Among the saddest moments in the life of an individual or a group of people is when they are being discriminated against and negatively tagged for crimes they have not committed.
In particular, the situation becomes more depressing when they have no voice to speak for them in order to prove their innocence.
The above synopsis depicts the state of the residents of Boffa Bayotte, a forest fringe community in Basse-Casamance in the Niassia district of the Zinguinchor region of Senegal who have been wrongly accused of killing some 14 people who went into the Bayyotte Forest to fetch firewood.
Residents claim they are completely innocent of the heinous crime that was committed by people suspected to be members of the Senegalese separatist group, Movement of Democratic Forces of Casamance (MFDC).
On January 6. 2018 some people who went to fetch firewood in the Boffa Bayotte forest south of Ziguinchor were brutally attacked.
During the attack on that despondent day, 14 deaths were recorded, Seven were wounded and three people managed to escape unharmed.
The residents of Boffa Bayyotte believe that the massacre of 14 wood fetchers which took place that day was an arranged ambush because the people were grouped together, laid on the ground, and savagely executed.
Five years down the line, the people of Boffa Bayotte are suffering identity discrimination as a result of the massacre even as they consistently deny involvement in the crime.’

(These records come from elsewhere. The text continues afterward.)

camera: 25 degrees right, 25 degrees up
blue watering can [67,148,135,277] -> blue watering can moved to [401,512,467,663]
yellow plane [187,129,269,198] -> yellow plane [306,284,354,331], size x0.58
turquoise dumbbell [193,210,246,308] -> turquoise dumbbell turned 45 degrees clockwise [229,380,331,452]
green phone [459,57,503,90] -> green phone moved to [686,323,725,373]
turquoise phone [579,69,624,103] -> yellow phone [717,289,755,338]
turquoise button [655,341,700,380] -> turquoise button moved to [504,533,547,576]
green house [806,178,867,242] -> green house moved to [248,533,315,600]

During a field trip to the community by Journalists from Senegal, Ghana, and Sierra Leone under the Engaging Media and Minorities to Act for Peacebuilding ( EMMAP) Project, the Chief of Boffa Bayotte, Edouard Dasylva speaking through an interpreter bemoaned that they are being victimized for a crime they did not commit and they are living with it because they do not have a voice to speak for them.
Edouard Dasylva is the Chief of Boffa Bayotte
Chief Dasylva told the journalists, “What happened created some kind of discrimination against the people of Boffa Bayotte, when you take your Identity Card and people see that you are from Boffa, they see you as someone who kills people and God knows that we are not guilty of the crime we are being accused of.”
According to him, the systemic discrimination being meted out to the people of Boffa Bayyote is encumbering their equal access to employment and some other economic benefits.
He added, “Because what happened, we are not aware and I know that none of my people was involved in committing that crime. So we don’t know what happened; but we’re being victimized, it is really difficult for us. We need the voice to clear ourselves but we do not have the voice.”
Asked whether they have been able to identify the perpetrators of the crime, Chief Dasylva could not give adequate information to the journalists on whether or not justice has been served.
But, Mr Ibrahima Gassama, a veteran Journalist in Senegal informed the reporters that some arrests were made and that prosecution had taken place.
Public Agenda’s independent research indicates that the perpetrators of the 6th January crime in the Boffa Bayotte forest were indeed prosecuted and convicted.
Public Agenda’s research shows that the High Court of Ziguinchor sentenced three people to life imprisonment on Monday. June 13, 2022, for their involvement in the Boffa Bayotte forest massacre.
According to https://www.tellerreport.com/news/ on Monday, June 13, 2022, rebel leader César Atoute Badiate, journalist René Bassène, and Oumar Ampoï Bodian, presented as members of the independence movement MFDC, were sentenced to life imprisonment by the Senegalese courts.
Except for Mr. Badiata, who was tried in absentia and remains under an arrest warrant, the other convicts therefore remain in detention.
The three men were prosecuted on 14 counts including criminal association, participation in an insurrectionary movement, and complicity in assassination.
Two other defendants in the case received a six-month suspended prison sentence for possession of weapons without authorization.
The other ten were acquitted.
During the trial, the prosecutor had requested life imprisonment for eleven of the defendants.
To justify its decision, the prosecution considered that the assassination of the woodcutters in Boffa Bayotte was a planned, mature, and thoughtful act.
Journalists from Ghana, Senegal and Sierra Leone interact with Chief Edouard Dasylva
The field trip was put together by Fahamu Africa, a Pan -African organization in partnership with the Minority Right Group International (MRGI), MRCG, Sierra Leone, MPEC- Ghana with Financial support from the European Union.
It formed part of a project dubbed, “Engaging Media and Minorities to Act for peacebuilding (EMMAP). The project aims to raise public awareness of the interconnections between minority issues, Community tensions, and conflicts to help build and consolidate sustainable peace in Africa.